Guthrie, Not Millwood, May Be Orioles’ Most Tradable Pitcher

Baltimore acquired Kevin Millwood last December so he could provide some veteran leadership to their young staff, but even at the time of the trade, there were whispers that Millwood could soon be on the move again.  It made sense that a rebuilding team like the Orioles might try to flip Millwood in a midseason deal for prospects, and Baltimore's poor start to the season has made the right-hander even more expendable.

As FOX Sports' Ken Rosenthal points out, however, Millwood might not even be the most attractive trade asset on Baltimore's staff.  Jeremy Guthrie has a lower ERA (3.71 to Millwood's 4.64), a lower WHIP (1.13 to 1.44) and is very close to Millwood in K-BB ratio (2.41 to Millwood's 2.65).  Perhaps more importantly for interested teams, Guthrie isn't a free agent until after the 2012 season and has about $1.9MM left to earn of his $3MM salary for this season.  A team that deals for Millwood, on the other hand, will owe him approximately $7.57MM remaining on his $12MM 2010 salary.  (Texas paid Baltimore $3MM of that salary when trading Millwood over the winter, but it's unknown if the O's would send a representative portion of that money to a trade partner.)  Millwood is also a free agent after this season.

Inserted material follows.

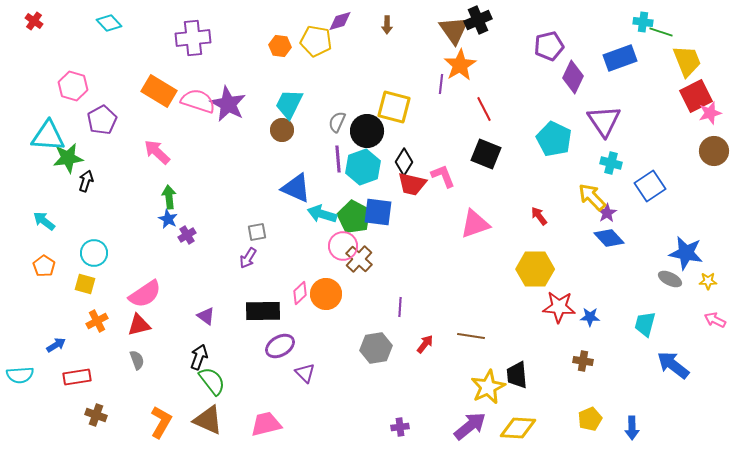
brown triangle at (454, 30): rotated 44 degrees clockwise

More and more contending teams are shying away from acquiring older rent-a-players at the cost of valuable prospects, and thus Millwood may not be able to pull in the young talent that the Orioles want.  Guthrie's younger age (31), pedigree (he was a first-round pick for the Indians in the 2002 draft) and potential upside might convince a team to part with a decent prospect or two.  Rosenthal notes that Guthrie's situation makes him more attractive to the O's too, but given Baltimore's struggles, it's hard to see them turning down a good offer on any veteran player.


6 Responses to Guthrie, Not Millwood, May Be Orioles’ Most Tradable Pitcher Leave a Reply

  1. Yankees420 5 years ago

    The O’s should definitely deal Guthrie, his value will only decrease as he gets closer to FA, and thus becomes more expensive to retain. They could probably get one or two top 10-15 prospects from someone if McPhail handles it right.

  2. Civilization 5 years ago

    Selling this. Millwood’s ERA is reflecting an abnormal amount of home runs surrendered. 16.2% HR/FB ratio compared to his career high of 10.6%. When this adjusts Millwood’s numbers will be more appealing then Guthrie. Note the difference in xFIP between the two.

    Guthrie might be a better investment but the argument made is counter intuitive to the idea. Teams are less likely to give up prospects for rent-a-player older players, and while Guthrie may not be a rent-a-player he’s no spring chicken. And the price tag for Millwood isn’t going to be much compared to a Guthrie. Teams will take a flier on a salary dump of Millwood before considering adding Guthrie.

    • Yankees420 5 years ago

      Guthrie isn’t that old, he’ll turn 32 at the start of next season, while Millwood is already 35. Also I don’t think his salary will get that high, maybe 5-7MM next year and ~9MM in 2012, which isn’t a bad price to pay if his production is ~180IP near a 4ERA (or even lower if an NL team acquires him.) All in all, I don’t think Guthrie is as good as he is now but I do believe he will fetch more in a trade than Millwood.

      • Civilization 5 years ago

        Exactly. While Guthrie isn’t that old, he’s at that age where you expect to see that downward slope of production to appear. Combined with a reasonable contract that has team control past this year and probably a midlevel contract would resign him, the prospects involved would be a bit pricey. We’re not talking top level guys, but it’ll take a B level prospect or two. Where as Millwood could be had for a warm body and half his prorated salary.

        Either a team can send the Os a warm body and about 3.5 million or send them a B and C level prospect to get Guthrie…

        • Yankees420 5 years ago

          I agree, and maybe someone like the Cards that are looking for pitching might prefer Guthrie because he can be a relatively cheap innings eater in the #4 slot for more than just this season. I don’t know if they want to take the hit to the farm but if they can work something out that they agree with then they basically have their rotation for next season and can concentrate on resigning Pujols. Just a thought.

  3. aap212 5 years ago

    Really? The younger, cheaper, more durable, and team controlled pitcher is more appealing? Tell us more, Professor Rosenthal.